1. Pedoman ini dimaksudkan sebagai kerangka acuan untuk mengenal, mencegah, dan mengatasi Benturan Kepentingan di lingkungan Pemerintah Kabupaten.
2. Tujuan penyusunan pedoman ini adalah memberikan keseragaman pemahaman dan tindakan bagi Perangkat Daerah dan Unit Kerja maupun Pejabat/Pegawai di lingkungan Pemerintah Kabupaten dalam melaksanakan penanganan Benturan Kepentingan.

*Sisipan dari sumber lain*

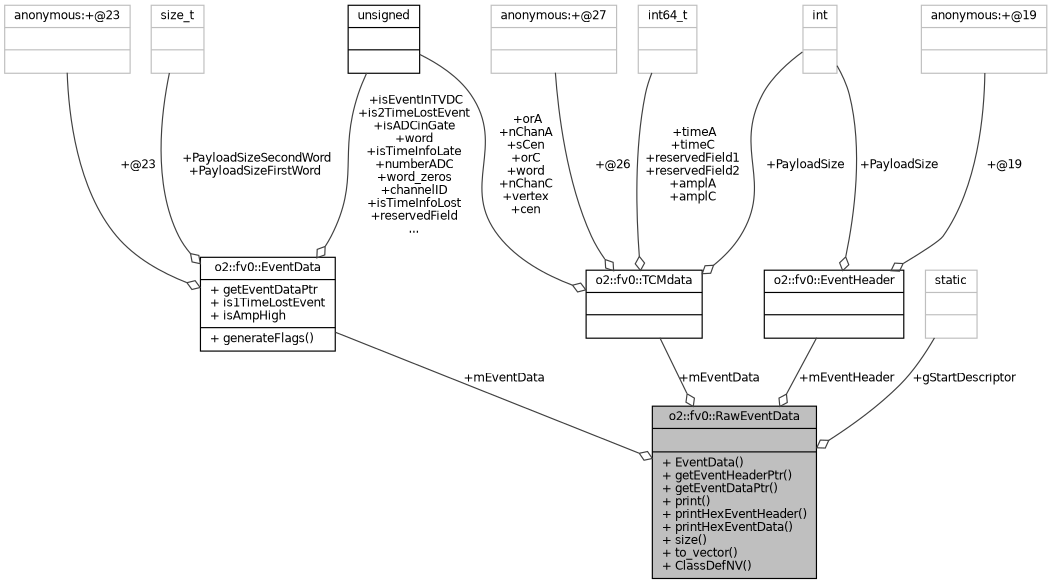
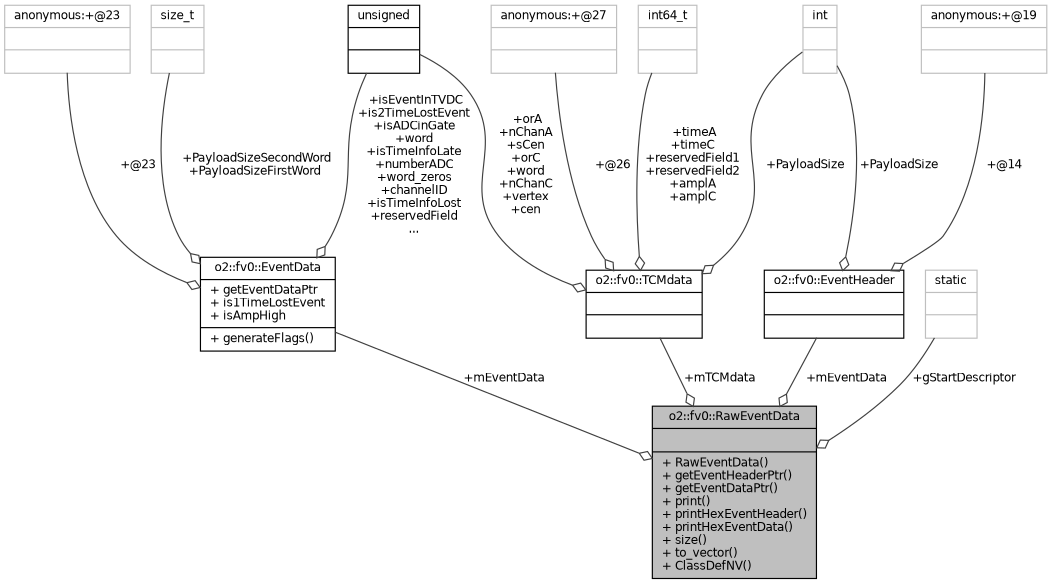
  digraph {
    node [color=grey75 fontname=Helvetica fontsize=10 shape=record]
    edge [arrowhead=odiamond color=grey25 fontname=Helvetica fontsize=10 labelfontname=Helvetica labelfontsize=10 style=solid]
-   n1 [color=black fillcolor=grey75 fontcolor=black height=0.2 label="{o2::fv0::RawEventData\n||+ EventData()\l+ getEventHeaderPtr()\l+ getEventDataPtr()\l+ print()\l+ printHexEventHeader()\l+ printHexEventData()\l+ size()\l+ to_vector()\l+ ClassDefNV()\l}" style=filled width=0.4]
+   n1 [color=black fillcolor=grey75 fontcolor=black height=0.2 label="{o2::fv0::RawEventData\n||+ RawEventData()\l+ getEventHeaderPtr()\l+ getEventDataPtr()\l+ print()\l+ printHexEventHeader()\l+ printHexEventData()\l+ size()\l+ to_vector()\l+ ClassDefNV()\l}" style=filled width=0.4]
    n2 [color=black height=0.2 label="{o2::fv0::EventData\n|+ getEventDataPtr\l+ is1TimeLostEvent\l+ isAmpHigh\l|+ generateFlags()\l}" width=0.4]
    n3 [height=0.2 label="{anonymous:+@23\n||}" width=0.4]
    n4 [height=0.2 label="{int64_t\n||}" width=0.4]
    n5 [color=black height=0.2 label="{o2::fv0::TCMdata\n||}" width=0.4]
    n6 [height=0.2 label="{size_t\n||}" width=0.4]
    n7 [color=black height=0.2 label="{unsigned\n||}" width=0.4]
    n8 [color=black height=0.2 label="{o2::fv0::EventHeader\n||}" width=0.4]
    n9 [height=0.2 label="{int\n||}" width=0.4]
    n10 [height=0.2 label="{anonymous:+@27\n||}" width=0.4]
    n11 [height=0.2 label="{anonymous:+@19\n||}" width=0.4]
    n12 [height=0.2 label="{static\n||}" width=0.4]
    n2 -> n1 [label=" +mEventData"]
    n3 -> n2 [label=" +@23"]
    n4 -> n5 [label=" +timeA\n+timeC\n+reservedField1\n+reservedField2\n+amplA\n+amplC"]
-   n5 -> n1 [label=" +mEventData"]
+   n5 -> n1 [label=" +mTCMdata"]
    n6 -> n2 [label=" +PayloadSizeSecondWord\n+PayloadSizeFirstWord"]
    n7 -> n2 [label=" +isEventInTVDC\n+is2TimeLostEvent\n+isADCinGate\n+word\n+isTimeInfoLate\n+numberADC\n+word_zeros\n+channelID\n+isTimeInfoLost\n+reservedField\n..."]
    n7 -> n5 [label=" +orA\n+nChanA\n+sCen\n+orC\n+word\n+nChanC\n+vertex\n+cen"]
-   n8 -> n1 [label=" +mEventHeader"]
+   n8 -> n1 [label=" +mEventData"]
    n9 -> n5 [label=" +PayloadSize"]
    n9 -> n8 [label=" +PayloadSize"]
    n10 -> n5 [label=" +@26"]
-   n11 -> n8 [label=" +@19"]
+   n11 -> n8 [label=" +@14"]
    n12 -> n1 [label=" +gStartDescriptor"]
  }
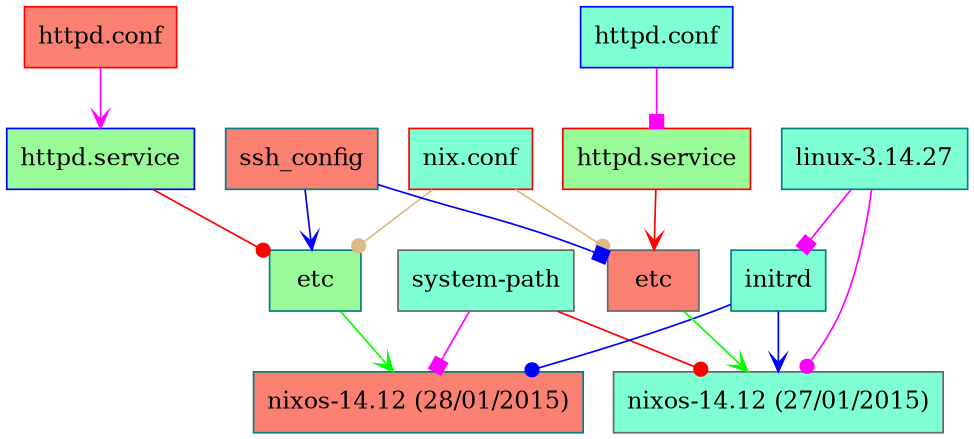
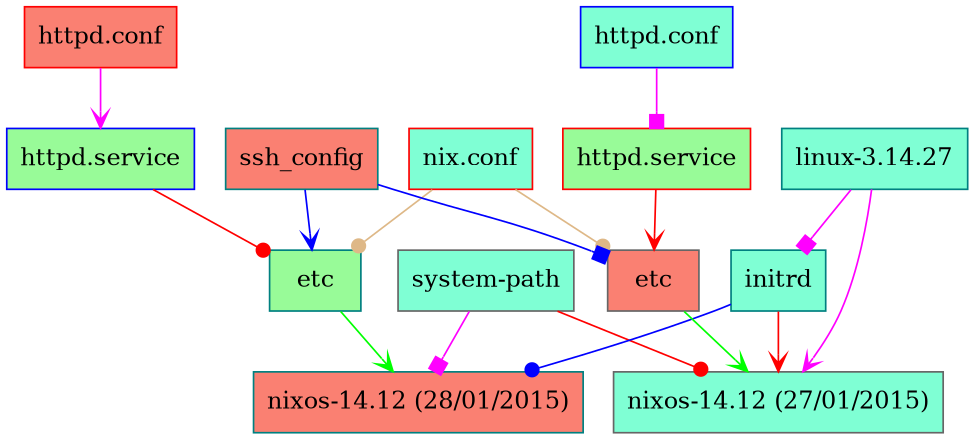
  digraph {
    node [color=teal fillcolor=aquamarine shape=box style=filled]
    edge [arrowhead=vee color=magenta]
    n1 [color=gray40 label="system-path"]
    n2 [color=gray40 label="nixos-14.12 (27/01/2015)"]
    n3 [fillcolor=salmon label="nixos-14.12 (28/01/2015)"]
    n4 [label=initrd]
    n5 [label="linux-3.14.27"]
    n6 [color=red label="nix.conf"]
    n7 [color=gray40 fillcolor=salmon label=etc]
    n8 [fillcolor=palegreen label=etc]
    n9 [fillcolor=salmon label=ssh_config]
    n10 [color=blue label="httpd.conf"]
    n11 [color=red fillcolor=palegreen label="httpd.service"]
    n12 [color=red fillcolor=salmon label="httpd.conf"]
    n13 [color=blue fillcolor=palegreen label="httpd.service"]
    n1 -> n2 [arrowhead=dot color=red]
    n1 -> n3 [arrowhead=box]
-   n4 -> n2 [color=blue]
+   n4 -> n2 [color=red]
    n4 -> n3 [arrowhead=dot color=blue]
-   n5 -> n2 [arrowhead=dot]
+   n5 -> n2
    n5 -> n4 [arrowhead=box]
    n6 -> n7 [arrowhead=dot color=burlywood]
    n6 -> n8 [arrowhead=dot color=burlywood]
    n7 -> n2 [color=green]
    n8 -> n3 [color=green]
    n9 -> n7 [arrowhead=box color=blue]
    n9 -> n8 [color=blue]
    n10 -> n11 [arrowhead=box]
    n11 -> n7 [color=red]
    n12 -> n13
    n13 -> n8 [arrowhead=dot color=red]
  }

3. Pedoman penanganan Benturan Kepentingan ini diharapkan dapat memberikan manfaat bagi unit kerja maupun Pejabat/Pegawai di lingkungan Pemerintah Kabupaten dalam:
a. Menciptakan budaya kerja yang dapat mengenali, mencegah, dan mengatasi situasi-situasi Benturan Kepentingan secara transparan dan efisien tanpa mengurangi kinerja Pejabat/Pegawai yang bersangkutan.
b. Menegakkan integritas.
c. Mencegah terjadinya pengabaian terhadap kendali mutu atas melaksanaan tugas dan fungsi unit kerja dan mencegah timbulnya kerugian negara.
d. Menciptakan pemerintahan yang bersih dan akuntabel.